By James T. Dennis, tag@lists.linuxgazette.net
LinuxCare, http://www.linuxcare.com/

(?) Getting Random Values in sh

From Devil Man on Thu, 08 Jun 2000

Hello answer guy I was wondering and have been unable to find any info about a shell scripting utility or command that can be used to generate a random number such as if I wanted to create a shell script to generate a random number between 1-20 or so. It dose not have to be a all in one basically how do you generate random numbers and the command line?

Thanks randomly speaking

(!) Well the easiest way, under bash is to simply use the predefined "magic" shell variable: $RANDOM. So the following might work for you:
RANDOM=$$$(date %+s) function d20 () { d=$[ ( $RANDOM % 20 ) + 1 ] }
... The first line just seeds bash' random number generator using your current process ID (PID) and the current time/date expressed as the number of seconds since 1970 (the UNIX epoch). This should prevent RANDOM from generating the same predictable sequence every time you run it. (You can set bash' RANDOM to new seed values, but if you ever 'unset' it --- it will lose its special "magic" property for the life of that shell/process. This is true of a couple of bash' "magic" variables).

**Data records**
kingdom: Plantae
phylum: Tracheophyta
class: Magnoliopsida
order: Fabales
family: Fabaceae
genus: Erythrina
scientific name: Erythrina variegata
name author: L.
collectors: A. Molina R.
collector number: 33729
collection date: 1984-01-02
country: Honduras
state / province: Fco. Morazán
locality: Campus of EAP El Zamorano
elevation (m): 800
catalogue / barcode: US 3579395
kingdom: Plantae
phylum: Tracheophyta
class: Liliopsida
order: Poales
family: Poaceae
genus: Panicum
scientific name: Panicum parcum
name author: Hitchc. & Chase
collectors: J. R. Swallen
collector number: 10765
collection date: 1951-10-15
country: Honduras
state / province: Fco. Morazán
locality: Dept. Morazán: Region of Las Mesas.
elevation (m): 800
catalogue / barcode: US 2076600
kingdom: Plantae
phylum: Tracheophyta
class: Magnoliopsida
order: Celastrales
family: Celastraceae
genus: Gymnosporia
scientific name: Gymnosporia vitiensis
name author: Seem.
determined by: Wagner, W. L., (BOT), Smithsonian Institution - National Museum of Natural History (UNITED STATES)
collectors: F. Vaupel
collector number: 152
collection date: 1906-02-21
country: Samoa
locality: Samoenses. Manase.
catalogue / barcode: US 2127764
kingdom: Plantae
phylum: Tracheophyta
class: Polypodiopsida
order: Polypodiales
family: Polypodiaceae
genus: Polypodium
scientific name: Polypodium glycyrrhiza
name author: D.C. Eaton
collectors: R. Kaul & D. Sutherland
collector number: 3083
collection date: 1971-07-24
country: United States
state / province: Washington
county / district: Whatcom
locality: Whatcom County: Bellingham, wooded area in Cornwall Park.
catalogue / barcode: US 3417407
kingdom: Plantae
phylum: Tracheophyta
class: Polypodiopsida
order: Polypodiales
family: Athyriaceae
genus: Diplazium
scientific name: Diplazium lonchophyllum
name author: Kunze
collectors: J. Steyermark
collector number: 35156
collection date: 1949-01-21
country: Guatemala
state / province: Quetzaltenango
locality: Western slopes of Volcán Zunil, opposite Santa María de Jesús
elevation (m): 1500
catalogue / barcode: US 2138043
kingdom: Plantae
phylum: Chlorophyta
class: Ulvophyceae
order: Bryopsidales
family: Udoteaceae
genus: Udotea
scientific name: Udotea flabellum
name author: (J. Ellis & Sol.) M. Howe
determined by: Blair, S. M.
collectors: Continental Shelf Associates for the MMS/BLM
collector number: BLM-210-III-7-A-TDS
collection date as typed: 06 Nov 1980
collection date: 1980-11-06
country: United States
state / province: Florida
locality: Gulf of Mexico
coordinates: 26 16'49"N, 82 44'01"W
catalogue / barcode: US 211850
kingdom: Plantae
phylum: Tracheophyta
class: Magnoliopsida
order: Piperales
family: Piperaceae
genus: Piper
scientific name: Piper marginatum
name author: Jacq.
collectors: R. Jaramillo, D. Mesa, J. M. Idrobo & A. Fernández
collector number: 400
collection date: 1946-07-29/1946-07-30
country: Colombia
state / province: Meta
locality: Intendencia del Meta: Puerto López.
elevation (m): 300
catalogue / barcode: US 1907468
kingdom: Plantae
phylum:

**Things to do**
a – Please give the passage on random values in shell again from "(?) Getting Random" to "the command line?", substituting "tool" for "utility".
b – From the passage on random values in shell, list every number written in digits in the message from Devil Man, including its date line.
The records have no connection to the passage on random values in shell.

**Solutions to the tasks**
a –
(?) Getting Random Values in sh

From Devil Man on Thu, 08 Jun 2000

Hello answer guy I was wondering and have been unable to find any info about a shell scripting tool or command that can be used to generate a random number such as if I wanted to create a shell script to generate a random number between 1-20 or so. It dose not have to be a all in one basically how do you generate random numbers and the command line?

b – 08, 2000, 1, 20